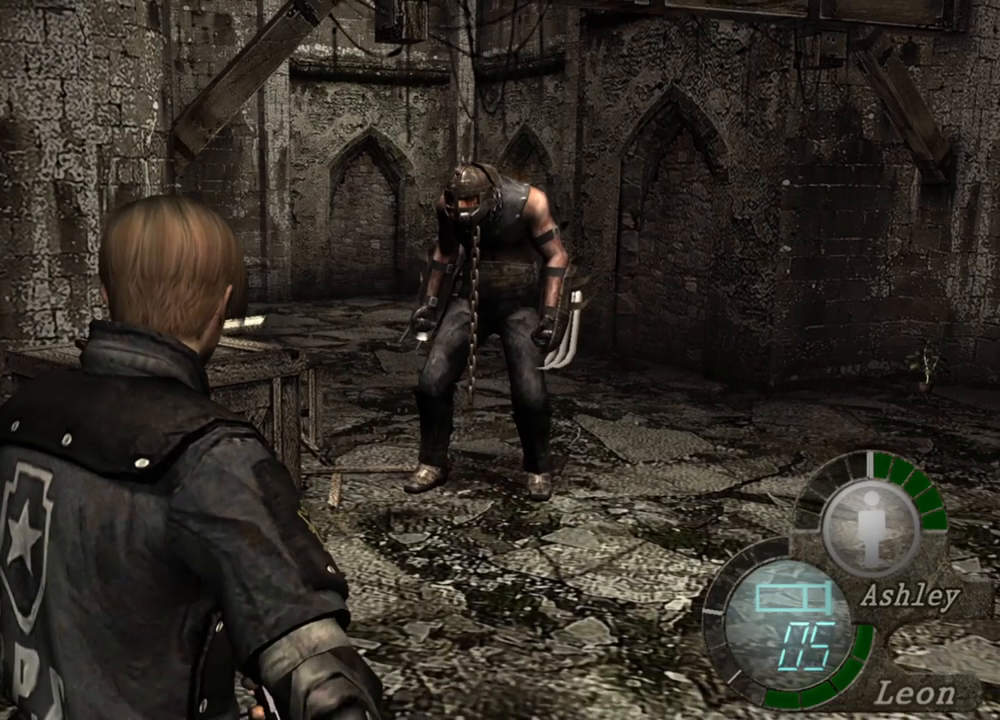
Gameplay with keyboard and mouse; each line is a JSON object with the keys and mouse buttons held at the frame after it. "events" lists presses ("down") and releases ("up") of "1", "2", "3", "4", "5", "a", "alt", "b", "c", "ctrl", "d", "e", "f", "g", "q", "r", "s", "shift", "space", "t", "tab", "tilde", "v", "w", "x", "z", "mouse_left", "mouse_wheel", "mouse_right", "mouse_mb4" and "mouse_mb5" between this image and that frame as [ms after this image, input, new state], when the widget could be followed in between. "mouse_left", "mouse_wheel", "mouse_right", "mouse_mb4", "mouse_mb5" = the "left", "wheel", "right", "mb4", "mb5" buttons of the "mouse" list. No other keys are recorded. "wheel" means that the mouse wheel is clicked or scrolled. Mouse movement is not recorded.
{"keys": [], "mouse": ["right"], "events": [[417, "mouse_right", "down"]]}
* * *
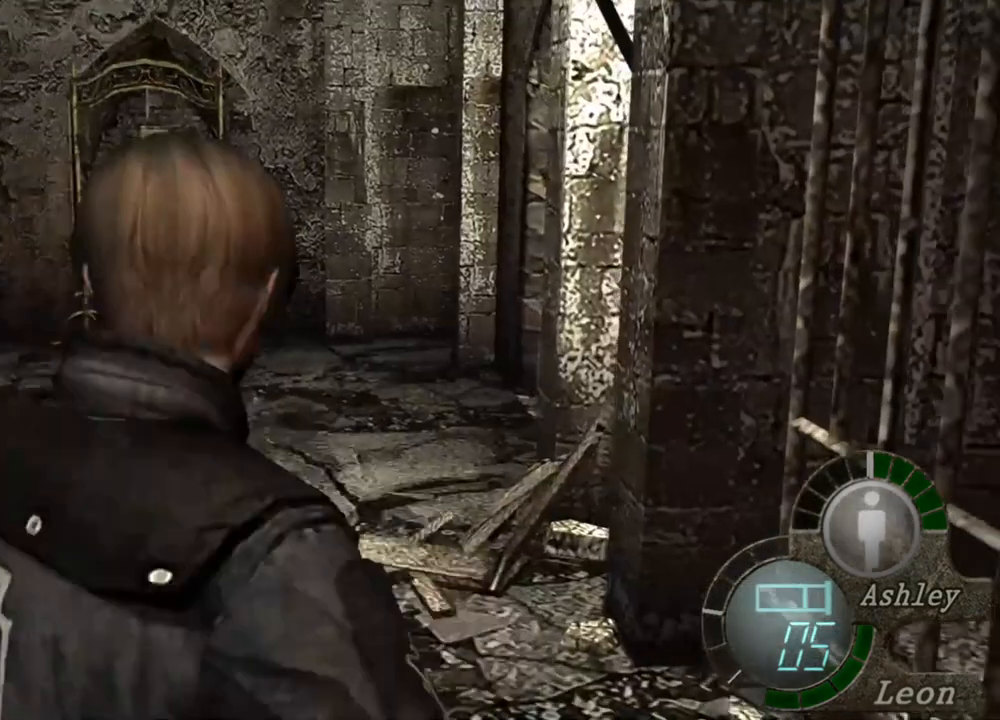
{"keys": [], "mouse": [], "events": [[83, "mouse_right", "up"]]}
---
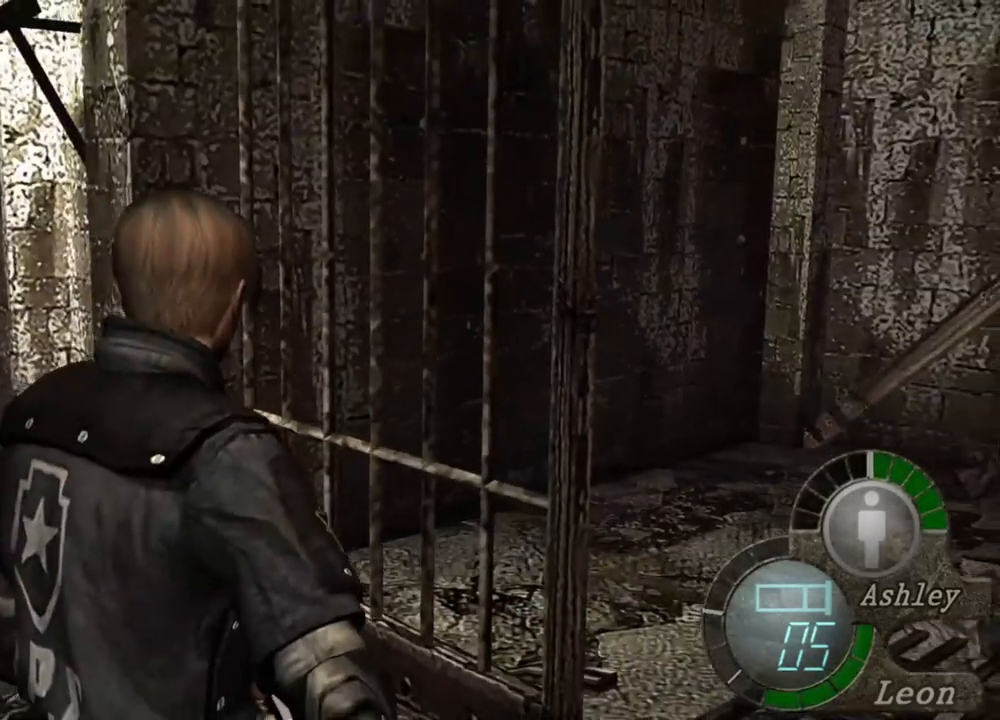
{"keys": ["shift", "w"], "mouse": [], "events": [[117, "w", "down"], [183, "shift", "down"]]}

* **DIRECTIONS**:
Going through the entries above line by line, work out how many lines include the word "shift". Only the number is required.

* **ANSWER BOX**:
2